Читать «Сверчок за очагом» онлайн - страница 39

Чарльз Диккенс

Песенка третья

Голландские часы в углу пробили десять, а возчик все еще сидел у очага. Он был так потрясен и подавлен горем, что, должно быть, напугал кукушку, и та, поспешив прокуковать свои десять мелодичных возгласов, снова скрылась в мавританском дворце и захлопнула за собою дверцу, словно не выдержав этого неприятного зрелища.

Если бы маленький косец вооружился острейшей из кос и с каждым ударом часов пронзал ею сердце возчика, он и то не мог бы нанести ему такие глубокие раны, какие нанесла Крошка.

Это сердце было так полно любви к ней, так связано с нею бесчисленными нитями чудесных воспоминаний, сплетавшихся день за днем из повседневных и разнообразных проявлений ее нежности; в это сердце она внедрилась так мягко и крепко; это сердце было так цельно, так искренне в своей верности, в нем таилась такая сила добра и неспособность ко злу, что вначале оно не могло питать ни гнева, ни мести, а могло лишь вмещать образ своего разбитого кумира.

Но медленно, очень медленно, в то время как возчик сидел, задумавшись, у своего очага, теперь холодного и потухшего, другие, гневные мысли начали подниматься в нем, подобно тому как резкий ветер поднимается к ночи.

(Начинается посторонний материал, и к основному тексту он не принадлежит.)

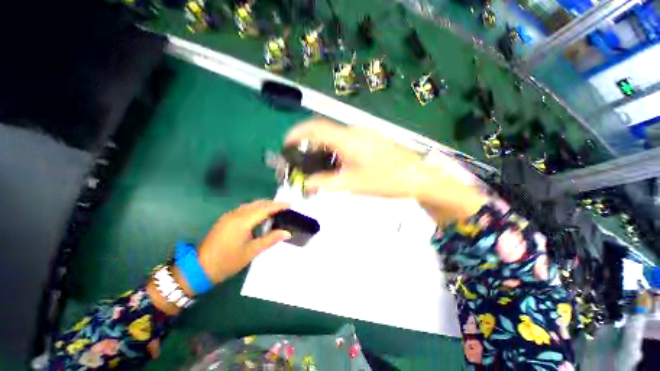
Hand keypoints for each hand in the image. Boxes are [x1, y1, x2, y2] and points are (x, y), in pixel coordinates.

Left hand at [196, 200, 290, 284]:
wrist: (199, 268)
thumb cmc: (228, 261)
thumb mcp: (252, 251)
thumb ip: (271, 239)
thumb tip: (288, 233)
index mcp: (243, 221)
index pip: (265, 209)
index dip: (278, 206)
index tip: (290, 205)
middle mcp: (236, 214)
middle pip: (258, 203)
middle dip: (272, 203)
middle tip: (284, 208)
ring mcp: (229, 215)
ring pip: (251, 205)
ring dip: (263, 205)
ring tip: (275, 211)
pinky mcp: (225, 219)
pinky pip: (244, 209)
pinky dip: (255, 209)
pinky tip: (259, 217)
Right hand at [285, 118, 487, 221]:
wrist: (416, 176)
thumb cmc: (385, 179)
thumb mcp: (353, 184)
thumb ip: (326, 182)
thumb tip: (307, 182)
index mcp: (347, 139)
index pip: (315, 128)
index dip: (297, 133)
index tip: (286, 143)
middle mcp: (354, 131)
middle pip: (323, 131)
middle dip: (309, 143)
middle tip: (303, 160)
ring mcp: (364, 134)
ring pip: (335, 137)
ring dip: (323, 148)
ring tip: (319, 165)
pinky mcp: (370, 139)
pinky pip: (345, 140)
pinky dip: (335, 150)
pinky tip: (338, 164)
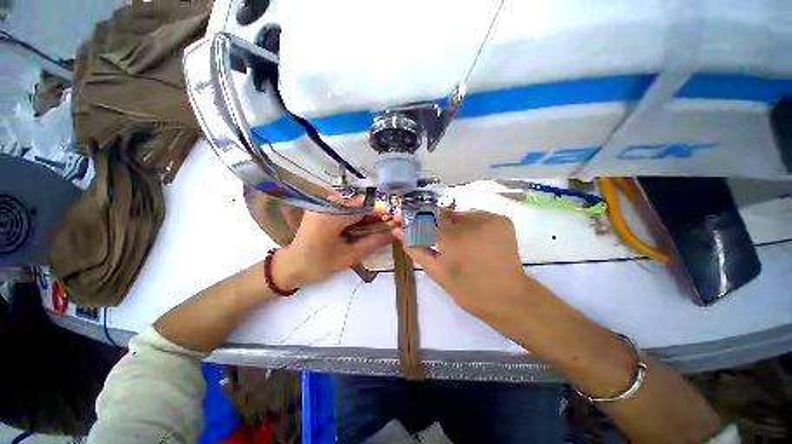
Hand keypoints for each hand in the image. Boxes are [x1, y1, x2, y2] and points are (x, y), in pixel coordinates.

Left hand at [273, 196, 392, 288]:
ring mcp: (322, 204)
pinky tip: (361, 224)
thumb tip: (394, 233)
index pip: (364, 208)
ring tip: (375, 226)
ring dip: (366, 213)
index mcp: (331, 217)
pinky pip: (344, 205)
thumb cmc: (319, 264)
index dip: (382, 212)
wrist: (292, 265)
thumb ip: (373, 243)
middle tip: (387, 225)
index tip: (395, 221)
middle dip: (375, 213)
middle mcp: (326, 204)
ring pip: (353, 203)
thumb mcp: (349, 256)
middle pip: (359, 203)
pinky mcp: (320, 206)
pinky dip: (356, 213)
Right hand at [394, 211, 529, 323]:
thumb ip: (416, 249)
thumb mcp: (437, 272)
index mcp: (452, 239)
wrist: (508, 297)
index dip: (416, 222)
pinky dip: (473, 226)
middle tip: (443, 243)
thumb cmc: (469, 290)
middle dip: (439, 227)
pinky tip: (476, 241)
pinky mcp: (502, 220)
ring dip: (456, 226)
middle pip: (444, 216)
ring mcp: (489, 219)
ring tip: (462, 245)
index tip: (411, 224)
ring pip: (461, 215)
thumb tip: (399, 232)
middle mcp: (471, 223)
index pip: (424, 220)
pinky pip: (478, 216)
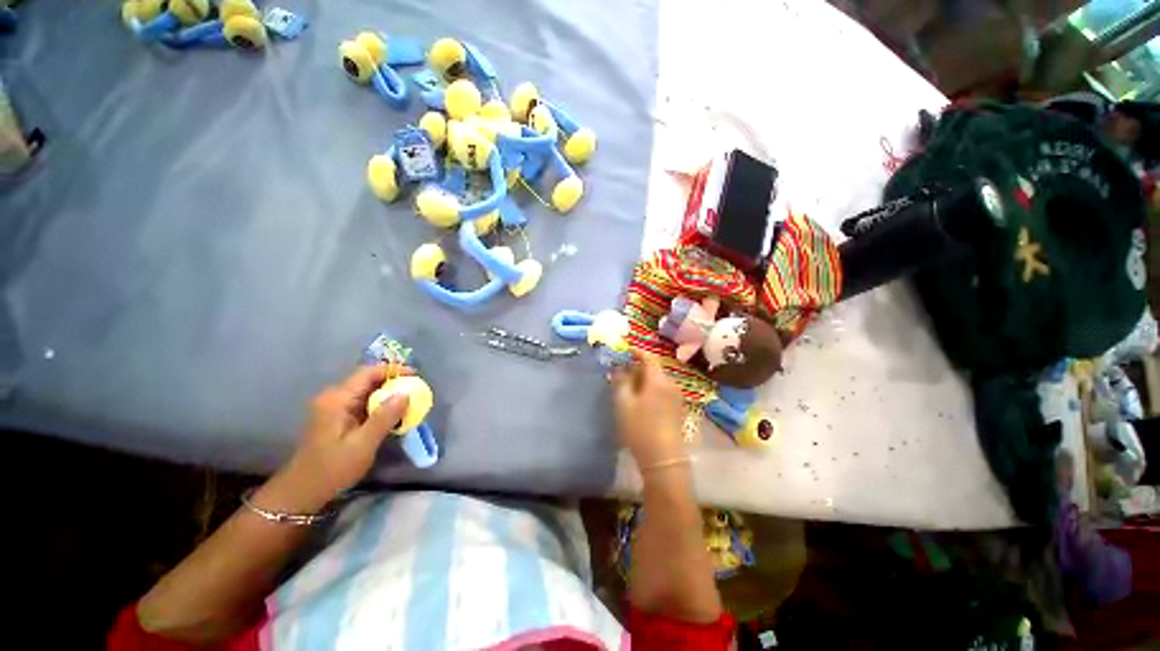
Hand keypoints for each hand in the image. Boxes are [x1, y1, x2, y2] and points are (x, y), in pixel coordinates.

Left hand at [265, 365, 411, 512]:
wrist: (302, 492)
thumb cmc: (333, 469)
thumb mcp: (363, 444)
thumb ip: (384, 417)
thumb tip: (405, 394)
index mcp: (337, 399)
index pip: (368, 372)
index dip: (393, 370)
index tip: (416, 376)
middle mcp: (333, 398)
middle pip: (367, 380)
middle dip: (393, 382)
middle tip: (416, 390)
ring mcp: (333, 408)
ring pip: (366, 391)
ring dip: (387, 394)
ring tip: (409, 402)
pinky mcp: (336, 418)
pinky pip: (362, 403)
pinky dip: (379, 405)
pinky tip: (392, 415)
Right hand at [611, 354, 687, 467]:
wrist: (664, 459)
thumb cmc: (640, 428)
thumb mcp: (623, 403)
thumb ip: (620, 382)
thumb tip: (619, 368)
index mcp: (658, 380)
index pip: (648, 357)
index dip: (636, 351)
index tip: (625, 350)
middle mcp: (671, 384)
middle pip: (654, 368)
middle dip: (638, 366)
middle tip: (622, 370)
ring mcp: (676, 396)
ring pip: (658, 379)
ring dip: (644, 378)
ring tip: (629, 385)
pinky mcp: (677, 408)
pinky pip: (663, 389)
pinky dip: (651, 387)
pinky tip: (642, 398)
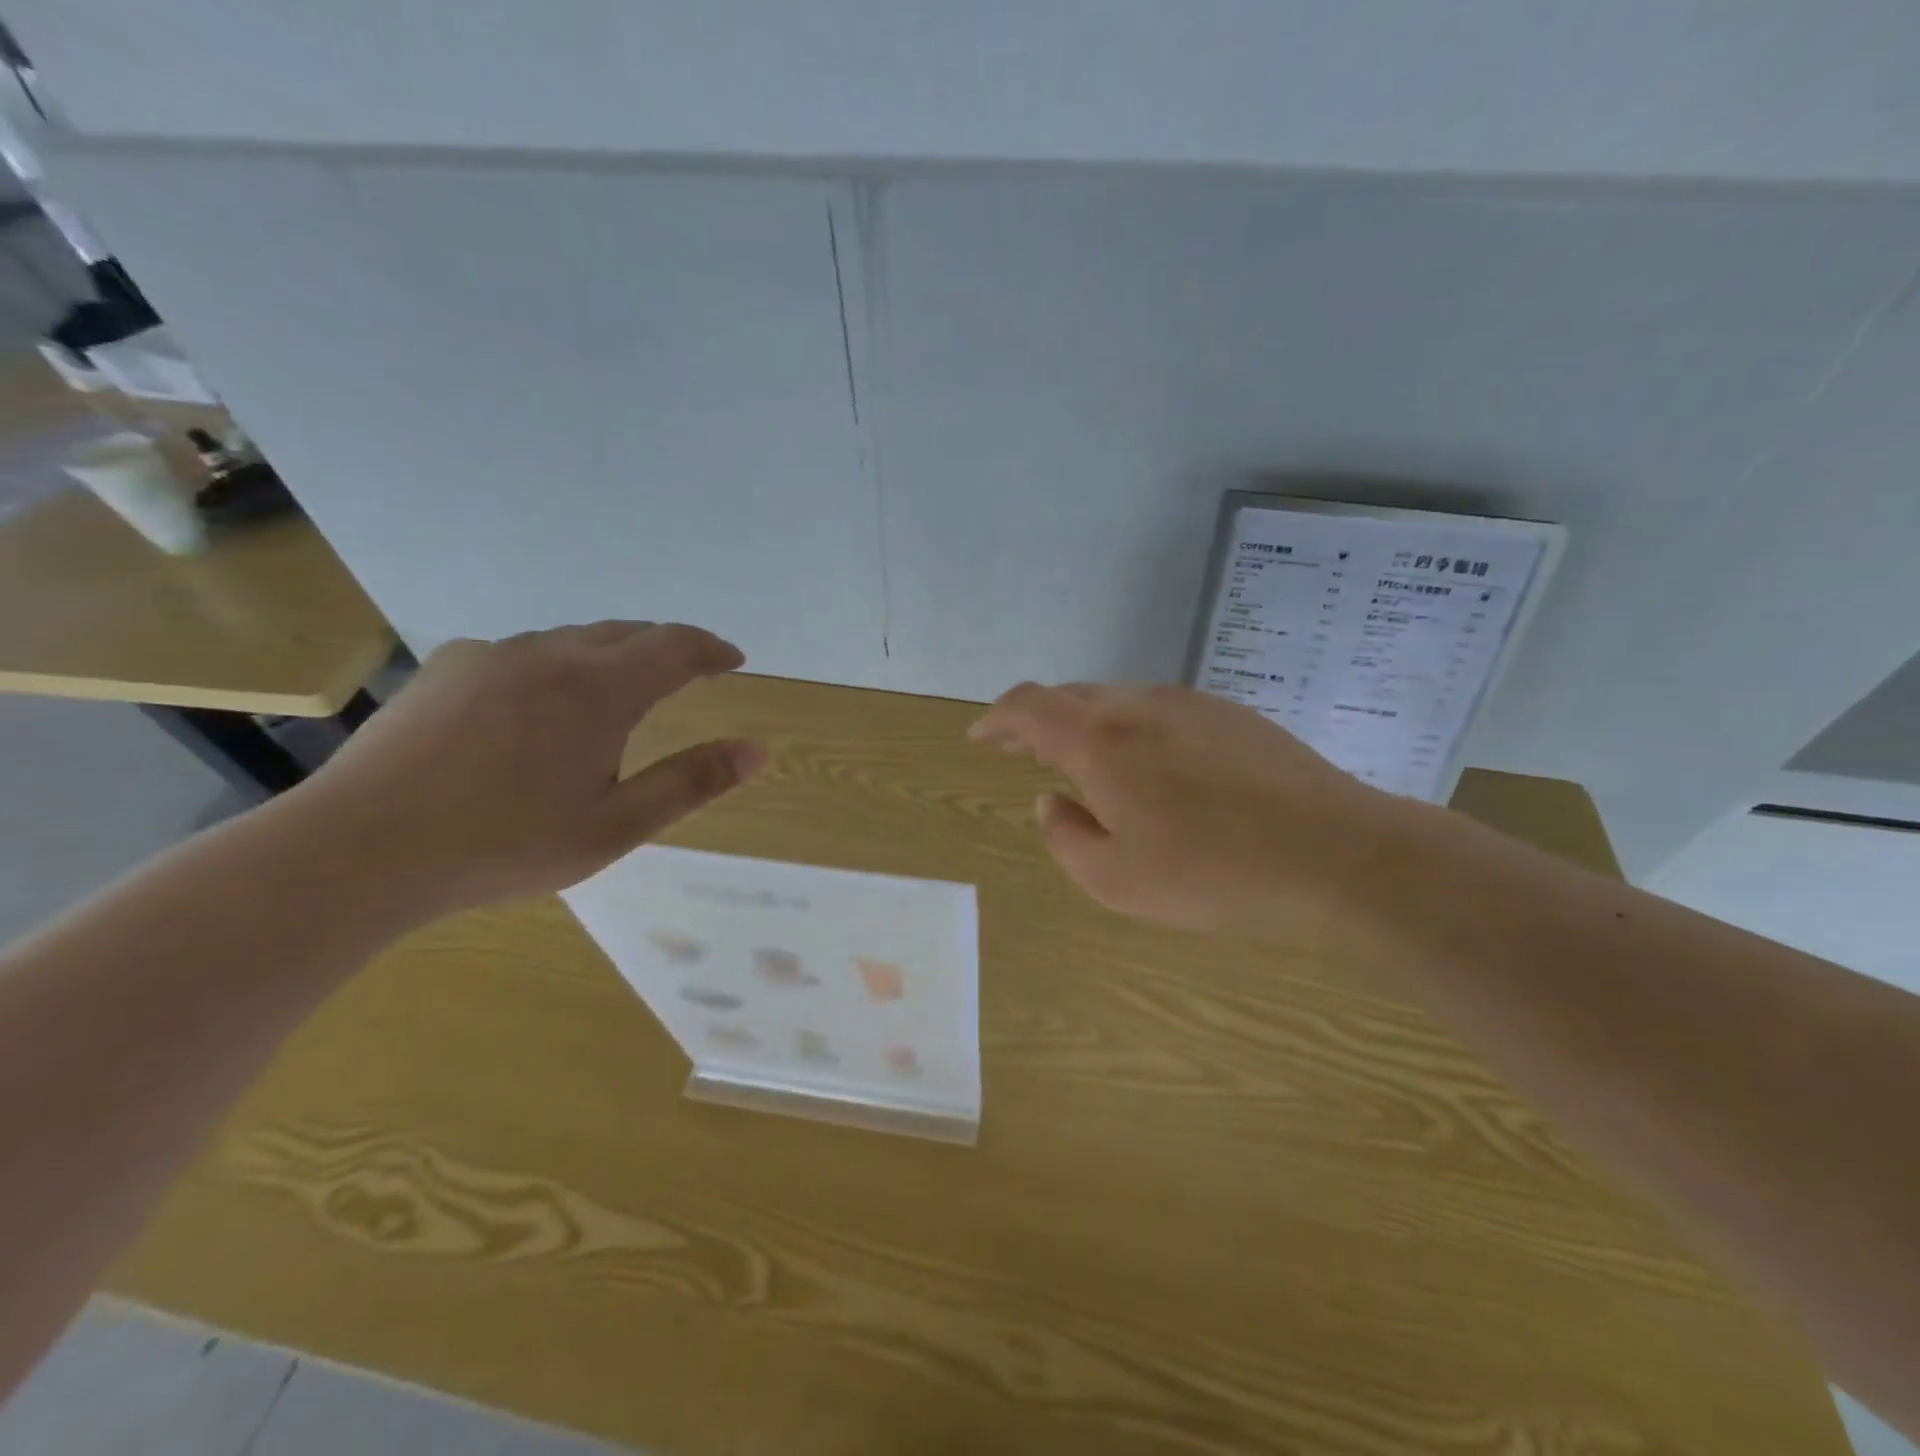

Незнакомец сейчас находится под его опозоренным кровом. Три шага — и Джон очутится у двери в его комнату. Один удар выбьет ее. «Вы не успеете оглянуться, как совершите убийство», — сказал Теклтон. Но какое же это убийство, если он даст возможность подлому негодяю схватиться с ним врукопашную? Ведь тот моложе.

Не вовремя пришла ему на ум эта мысль, нехороша она была для него. Злая эта была мысль, и она влекла его к мести, а месть способна была превратить его уютный дом в обитель привидений, мимо которой одинокие путники будут бояться идти ночью и где при свете затуманенной луны робкие люди увидят в разбитых окнах тени дерущихся и в бурю услышат дикие крики.

Тот моложе! Да, да! Тот любит ее и завоевал сердце, которое он, ее муж, не смог разбудить. Тот любит ее, и она избрала его еще в юности, она думала и мечтала о нем, она тосковала по нем, когда муж считал ее такой счастливой. Какая мука узнать об этом!

В это время она была наверху и укладывала спать малыша. Потом спустилась вниз и, видя, что Джон сидит, Задумавшись, у очага, близко подошла к нему, и — хотя он не услышал ее шагов, ибо душевные терзания сделали его глухим ко всем звукам, — придвинула свою скамеечку к его ногам. Он увидел ее только тогда, когда она коснулась его руки и заглянула ему в лицо.

Удивленно? Нет. Так ему показалось сначала, и он снова взглянул на нее, чтобы убедиться в этом. Нет, не удивленно. Внимательно, заботливо, но не удивленно. Потом лицо ее стало тревожным и серьезным, потом снова изменилось, и на нем заиграла странная, дикая, страшная улыбка. — Крошка угадала его мысли, стиснула руками лоб, опустила голову, и Джон уже ничего не видел, кроме ее распустившихся волос.

Будь он в этот миг всемогущим, он все равно пальцем не тронул бы ее, так живо в нем было возвышенное чувство милосердия. Но он не в силах был видеть, как она сжалась на скамеечке у его ног, там, где так часто сидела невинная и веселая, а он смотрел на нее с любовью и гордостью; и когда она встала и, всхлипывая, ушла, ему стало легче оттого, что место рядом с ним опустело и не нужно больше выносить ее присутствия, некогда столь желанного. Уже одно это было жесточайшей мукой, напоминавшей ему о том, каким, несчастным он стал теперь, когда порвались крепчайшие узы его жизни.